EXERCISE DETAILS: Transcribe the listing that follows in full, exactly, and drop its images.

THE INPUT:
========

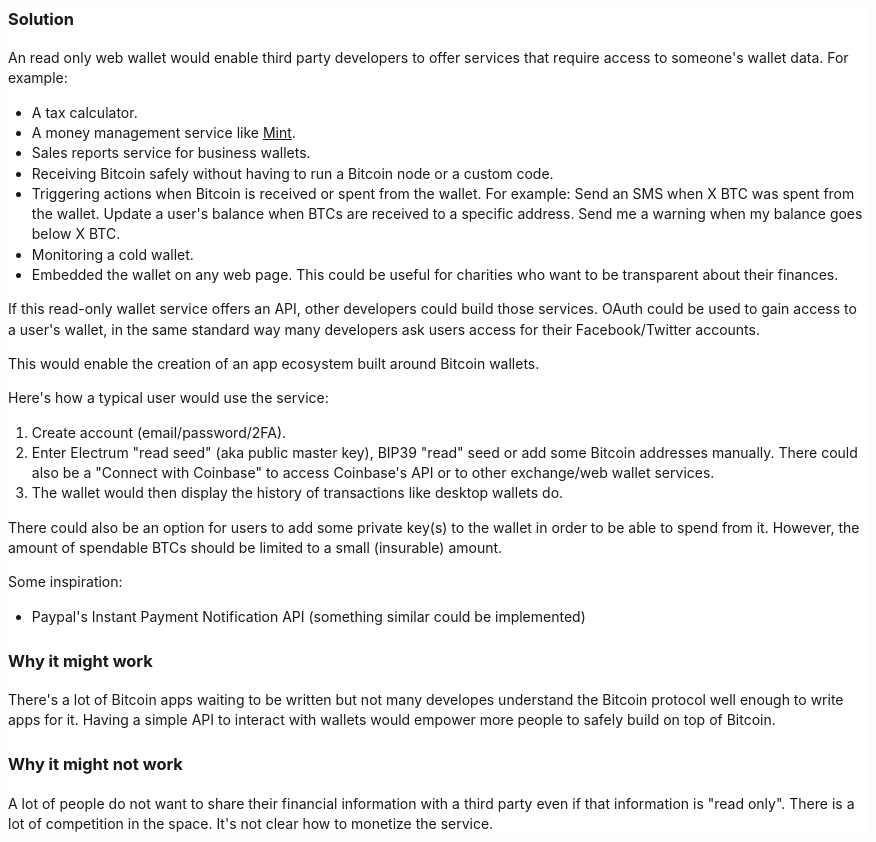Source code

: ### Solution

An read only web wallet would enable third party developers to offer
services that require access to someone's wallet data. For example:

- A tax calculator.
- A money management service like [Mint](http://www.mint.com).
- Sales reports service for business wallets.
- Receiving Bitcoin safely without having to run a Bitcoin node or a
    custom code.
- Triggering actions when Bitcoin is received or spent from the wallet.
    For example: Send an SMS when X BTC was spent from the
    wallet. Update a user's balance when BTCs are received to a specific
    address. Send me a warning when my balance goes below X BTC.
- Monitoring a cold wallet.
- Embedded the wallet on any web page. This could be useful for charities
    who want to be transparent about their finances.

If this read-only wallet service offers an API, other developers could
build those services. OAuth could be used to gain access to a user's wallet, in
the same standard way many developers ask users access for their
Facebook/Twitter accounts.

This would enable the creation of an app ecosystem built around Bitcoin wallets.

Here's how a typical user would use the service:

1. Create account (email/password/2FA).
2. Enter Electrum "read seed" (aka public master key), BIP39 "read" seed
   or add some Bitcoin addresses manually. There could also be a "Connect with
   Coinbase" to access Coinbase's API or to other exchange/web wallet
   services.
3. The wallet would then display the history of transactions like
   desktop wallets do.

There could also be an option for users to add some private key(s) to
the wallet in order to be able to spend from it. However, the amount of
spendable BTCs should be limited to a small (insurable) amount.

Some inspiration:

- Paypal's Instant Payment Notification API (something similar could be
    implemented)

### Why it might work

There's a lot of Bitcoin apps waiting to be written but not many
developes understand the Bitcoin protocol well enough to write
apps for it. Having a simple API to interact with wallets would
empower more people to safely build on top of Bitcoin.

### Why it might not work

A lot of people do not want to share their financial information with a
third party even if that information is "read only". There is a lot of
competition in the space. It's not clear how to monetize the service.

========

SOLUTION TO THE PROBLEM:
Source code

: ### Solution

An read only web wallet would enable third party developers to offer
services that require access to someone's wallet data. For example:

- A tax calculator.
- A money management service like [Mint](http://www.mint.com).
- Sales reports service for business wallets.
- Receiving Bitcoin safely without having to run a Bitcoin node or a
    custom code.
- Triggering actions when Bitcoin is received or spent from the wallet.
    For example: Send an SMS when X BTC was spent from the
    wallet. Update a user's balance when BTCs are received to a specific
    address. Send me a warning when my balance goes below X BTC.
- Monitoring a cold wallet.
- Embedded the wallet on any web page. This could be useful for charities
    who want to be transparent about their finances.

If this read-only wallet service offers an API, other developers could
build those services. OAuth could be used to gain access to a user's wallet, in
the same standard way many developers ask users access for their
Facebook/Twitter accounts.

This would enable the creation of an app ecosystem built around Bitcoin wallets.

Here's how a typical user would use the service:

1. Create account (email/password/2FA).
2. Enter Electrum "read seed" (aka public master key), BIP39 "read" seed
   or add some Bitcoin addresses manually. There could also be a "Connect with
   Coinbase" to access Coinbase's API or to other exchange/web wallet
   services.
3. The wallet would then display the history of transactions like
   desktop wallets do.

There could also be an option for users to add some private key(s) to
the wallet in order to be able to spend from it. However, the amount of
spendable BTCs should be limited to a small (insurable) amount.

Some inspiration:

- Paypal's Instant Payment Notification API (something similar could be
    implemented)

### Why it might work

There's a lot of Bitcoin apps waiting to be written but not many
developes understand the Bitcoin protocol well enough to write
apps for it. Having a simple API to interact with wallets would
empower more people to safely build on top of Bitcoin.

### Why it might not work

A lot of people do not want to share their financial information with a
third party even if that information is "read only". There is a lot of
competition in the space. It's not clear how to monetize the service.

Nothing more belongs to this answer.